Nash came up with the idea while looking at the recycled chandelier in his own home and branched out to pieces of furniture and rugs that are enjoying a second life nearby.
He shot the piece with a video camera and edited it at home. As video studio manager, he regularly teaches video editing, a holdover from his decades of teaching video production at Biola University.
“Luxor Balloon Adventure,” by Fran Conroy, was the eighth video shown, featuring a hot air balloon view of the landscape surrounding the ancient city along the Nile.
The next-to-last feature focused on the breathtaking surgical transformations performed by orthopedic surgeon and Village resident James Lau on Yazidi refugees. Lau made the video himself, following the case of a man with deformed legs who escaped the claws of ISIS only to live in a refugee camp in Iraq. Lau and his team of volunteers operate on the man, enabling him to be fitted with prosthetic legs and begin to walk again. The moving narrative is titled “Transformed – Let Me Walk.”
The final video, titled “Memories to Keep – Venice,” by Eli Silberger, presented colorful scenes from that Italian treasure of a city, with the building of a three-dimensional image from a photo demonstrated at the end.
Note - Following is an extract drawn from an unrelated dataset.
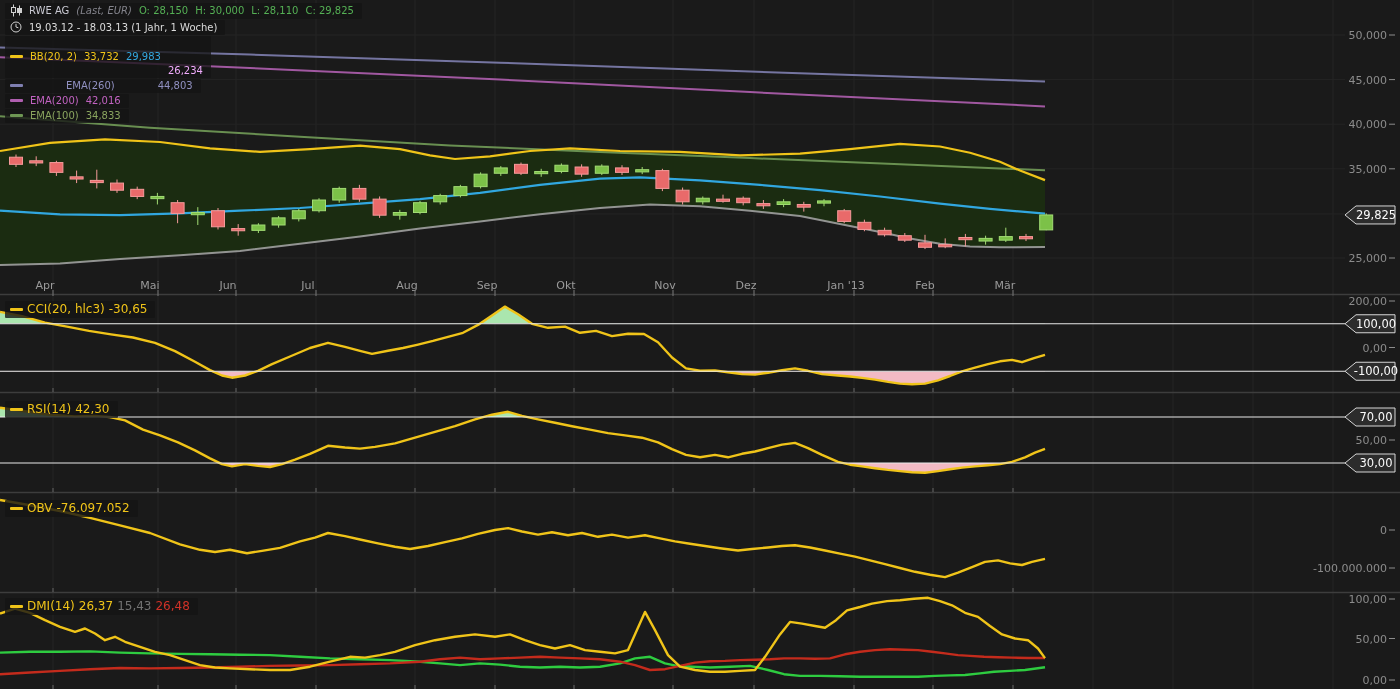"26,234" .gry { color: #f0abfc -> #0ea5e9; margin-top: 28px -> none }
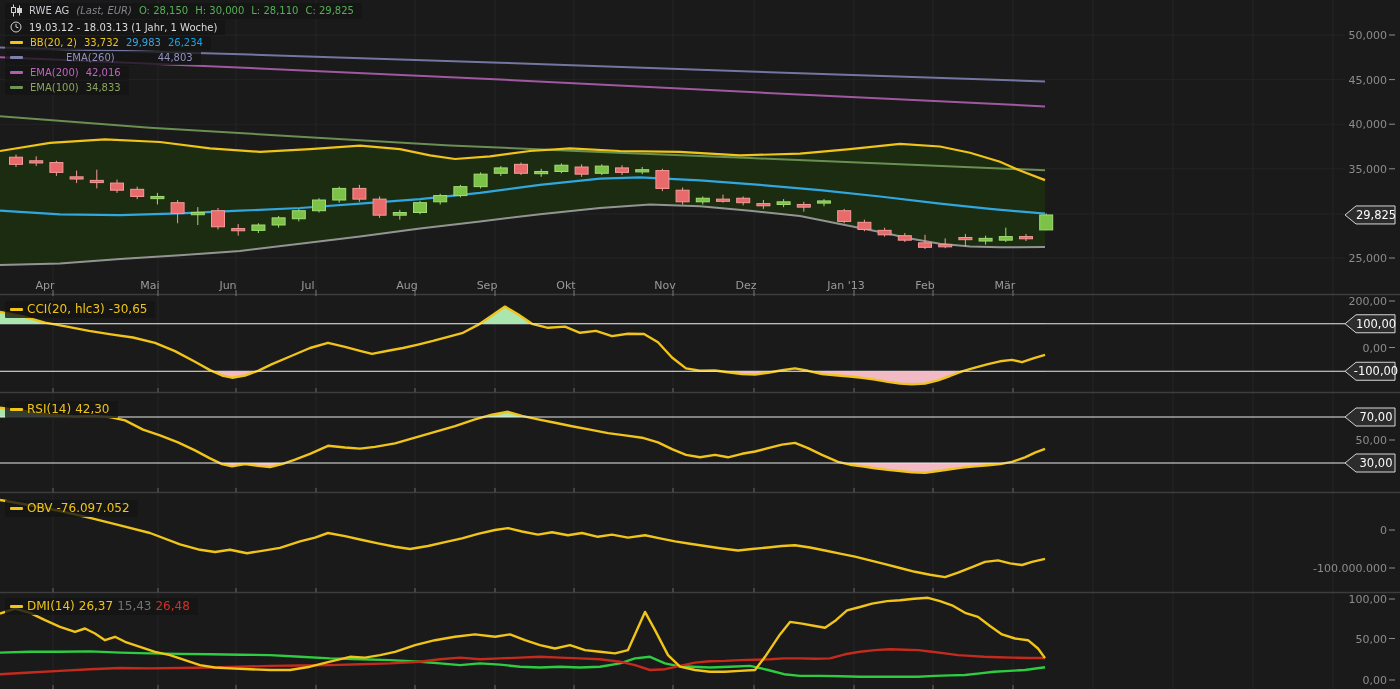"15,43" .dmigrn { color: #737373 -> #eab308 }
The video presentations wrapped with the image of a kitty purring, perhaps an homage to the MGM lion roaring at the end of many movies.
Each club member attending the banquet, catered by the 19 Restaurant, cast three ballots after the presentation. While they enjoyed dessert, votes were counted and the winners announced.
Williams reiterated the fact that everyone has a story.
“We should celebrate and share our life stories,” he said.
He encouraged people to come to the Video Lab, behind Clubhouse 2, on Tuesdays, when he is there to discuss their stories with him.
Head lab supervisor Jim Rohrs, attending the banquet, told his tablemates about the many services performed at the lab. “We have the equipment to turn old analog videos into MP3 files and can digitize people’s old photo albums,” he said,
He views the new AI capabilities as a great help to the job of editing as well and has seen the quality of video submissions improve in the last few years.
New club member Carol Moore, attending the video competition for the first time, found the videos to be “outstanding with wonderful photography.”
She said she was impressed with the creativity and originality of the treatments and subject matter.
“They were well done, thought-provoking and inspirational,” she said.
Again encouraging members to mine their own lives for video material, Williams said, “We all have stories to tell. If it means something to you, it will mean something to somebody else.”